“Costume Art,” the spring exhibition at the Metropolitan Museum of Art’s Costume Institute, has not arrived without its fair share of controversy.
The accompanying Costume Institute Benefit, known widely as the Met Gala, has this year been sponsored by Lauren Sánchez Bezos and Jeff Bezos, which has prompted some corners of the internet to dub the event the “Bezos gala” and to call for a boycott in retaliation to the couple’s connections with President Donald Trump. Mayor Zohran Mamdani announced he’d skip the gala, breaking a years-long tradition of New York mayors attending as guests.

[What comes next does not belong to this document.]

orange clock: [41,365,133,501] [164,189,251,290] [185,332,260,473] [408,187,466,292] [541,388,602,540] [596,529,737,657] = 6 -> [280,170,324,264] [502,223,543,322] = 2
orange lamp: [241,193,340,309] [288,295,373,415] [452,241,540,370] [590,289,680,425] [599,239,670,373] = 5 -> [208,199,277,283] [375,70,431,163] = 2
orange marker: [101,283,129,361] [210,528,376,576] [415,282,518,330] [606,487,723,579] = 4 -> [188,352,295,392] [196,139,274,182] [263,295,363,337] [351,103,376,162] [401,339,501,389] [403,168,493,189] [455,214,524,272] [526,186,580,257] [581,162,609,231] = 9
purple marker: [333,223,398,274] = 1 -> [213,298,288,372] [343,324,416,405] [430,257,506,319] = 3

And yet, Anna Wintour and the museum’s director, Max Hollein, announced that this year’s gala is expected to have raised $42 million for the Costume Institute, the biggest fundraising draw in history. “Costume Art” inaugurates Condé M. Nast Galleries, named after the founder of Condé Nast, in honor of a substantial gift from the company (which also owns Vanity Fair).
The exhibition itself is one of the best Andrew Bolton, the head curator at the Costume Institute, has mounted. All in all, a momentous year for the Met. Here, VF’s respective art and style correspondents, Nate Freeman and José Criales-Unzueta, break down “Costume Art.”

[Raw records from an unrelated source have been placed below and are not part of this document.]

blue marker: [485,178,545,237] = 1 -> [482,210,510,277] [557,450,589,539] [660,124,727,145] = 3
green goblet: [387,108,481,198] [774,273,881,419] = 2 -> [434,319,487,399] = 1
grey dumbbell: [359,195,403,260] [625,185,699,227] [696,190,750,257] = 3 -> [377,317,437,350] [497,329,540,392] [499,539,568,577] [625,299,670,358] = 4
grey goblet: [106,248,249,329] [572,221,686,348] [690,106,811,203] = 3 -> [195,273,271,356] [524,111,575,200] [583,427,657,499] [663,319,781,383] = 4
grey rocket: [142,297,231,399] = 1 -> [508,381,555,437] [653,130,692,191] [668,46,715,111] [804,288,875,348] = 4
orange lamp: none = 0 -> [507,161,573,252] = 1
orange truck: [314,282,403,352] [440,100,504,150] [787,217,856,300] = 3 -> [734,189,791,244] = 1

José Criales Unzueta: Nate, this morning Andrew closed his remarks with a line I loved and I think summarizes his intentions with “Costume Art.” He said: “The history of art cannot be told without the history of dress,” and that “the history of dress is the history of the human body.” Speakers at the press conference all declared the same thing: that fashion is art. I think the show itself says a lot about fashion and its place in history. As our resident art expert, what did you think?
Nate: Yes, Andrew Bolton talked about how he wanted the works of fashion to exist on their own, not in the context of artworks but as artworks themselves. And they do, triumphantly so, as if the “Is fashion art?” conversation is a fait accompli. It’s one of my favorite things about the show. Rather than force the notion, “Costume Art” exists in a world where fashion has always been art, and the pairing can be natural.

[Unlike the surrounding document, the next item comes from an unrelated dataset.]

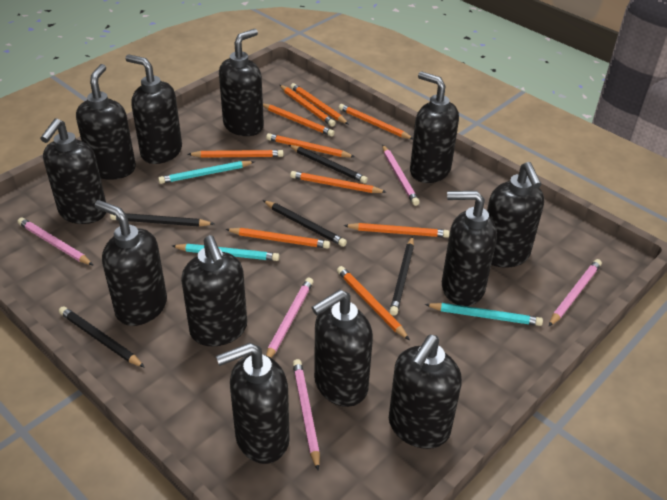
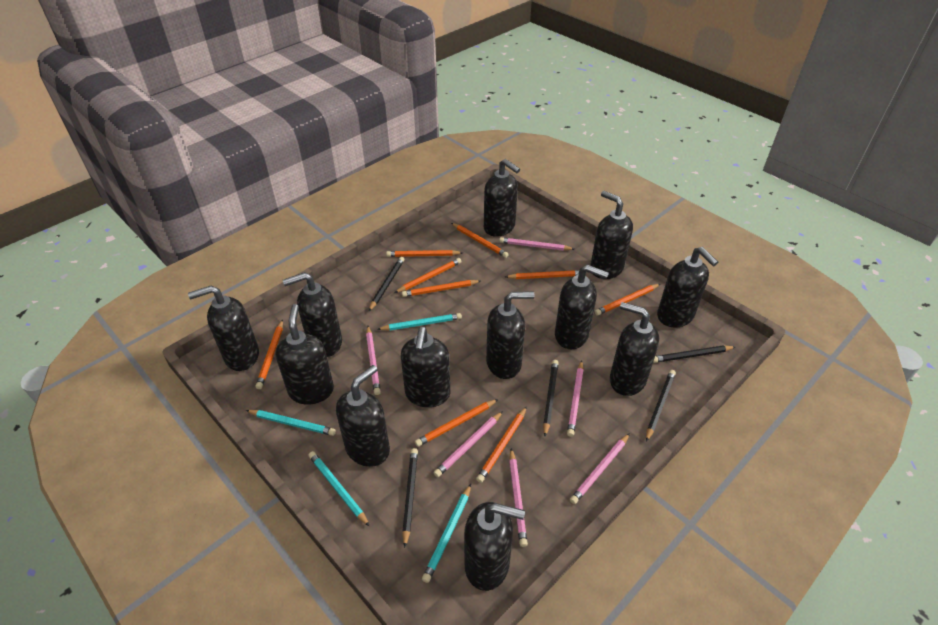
orange pencil: [187,150,283,158] [225,228,330,249] [263,103,335,137] [266,133,355,157] [280,85,335,127] [290,83,349,124] [290,171,386,193] [337,266,410,340] [339,104,413,139] [344,223,450,238] = 10 -> [255,320,283,389] [386,250,463,257] [395,258,462,293] [402,280,481,297] [415,399,498,447] [451,223,509,258] [476,406,527,483] [505,270,579,279] [595,284,660,316] = 9
pink pencil: [18,217,93,265] [266,277,313,358] [293,359,320,471] [382,145,420,206] [549,259,602,326] = 5 -> [366,326,381,395] [434,411,503,477] [499,237,574,251] [509,448,528,547] [567,360,584,437] [570,433,630,504] = 6
turquoise pencil: [158,161,255,184] [172,244,279,261] [425,303,543,326] = 3 -> [246,410,336,436] [308,451,370,527] [377,313,462,331] [422,484,471,583] = 4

There’s no spoon-fed install where it’s like, Look, this painting and this dress have something in common! Everything is complementary, sometimes powerfully, sometimes playfully, and rarely too obvious. I loved seeing the Warhol Skull (donated to the Met by Halston!) in dialogue with a dress from the Noir Kei Ninomiya fall/winter 2026 collection. Ditto Sarah Lucas’s Nud Cycladic 9 (2010) with nylon knit looks from the PONTE fall 2025 ready to wear collection. I swooned over the Comme des Garçons look swarmed with satin rosettes right next to a heartbreaking Anselm Kiefer watercolor and gouache on paper, From Oscar Wilde. So deeply romantic, so grand, just perfect in the space.